### [Data to use]
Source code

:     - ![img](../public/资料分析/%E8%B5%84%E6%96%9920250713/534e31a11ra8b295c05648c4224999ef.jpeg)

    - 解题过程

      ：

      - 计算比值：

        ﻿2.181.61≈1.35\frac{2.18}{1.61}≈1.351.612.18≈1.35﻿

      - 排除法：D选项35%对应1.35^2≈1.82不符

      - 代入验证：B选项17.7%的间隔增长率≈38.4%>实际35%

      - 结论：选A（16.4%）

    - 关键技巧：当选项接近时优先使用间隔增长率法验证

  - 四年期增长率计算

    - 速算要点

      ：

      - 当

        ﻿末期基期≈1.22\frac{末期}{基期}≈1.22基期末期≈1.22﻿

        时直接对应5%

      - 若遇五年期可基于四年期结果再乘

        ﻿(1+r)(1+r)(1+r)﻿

### [What you should do]
Lines with "frac" in the records above: copy every one of them.

### [Written solution]
        ﻿2.181.61≈1.35\frac{2.18}{1.61}≈1.351.612.18≈1.35﻿
        ﻿末期基期≈1.22\frac{末期}{基期}≈1.22基期末期≈1.22﻿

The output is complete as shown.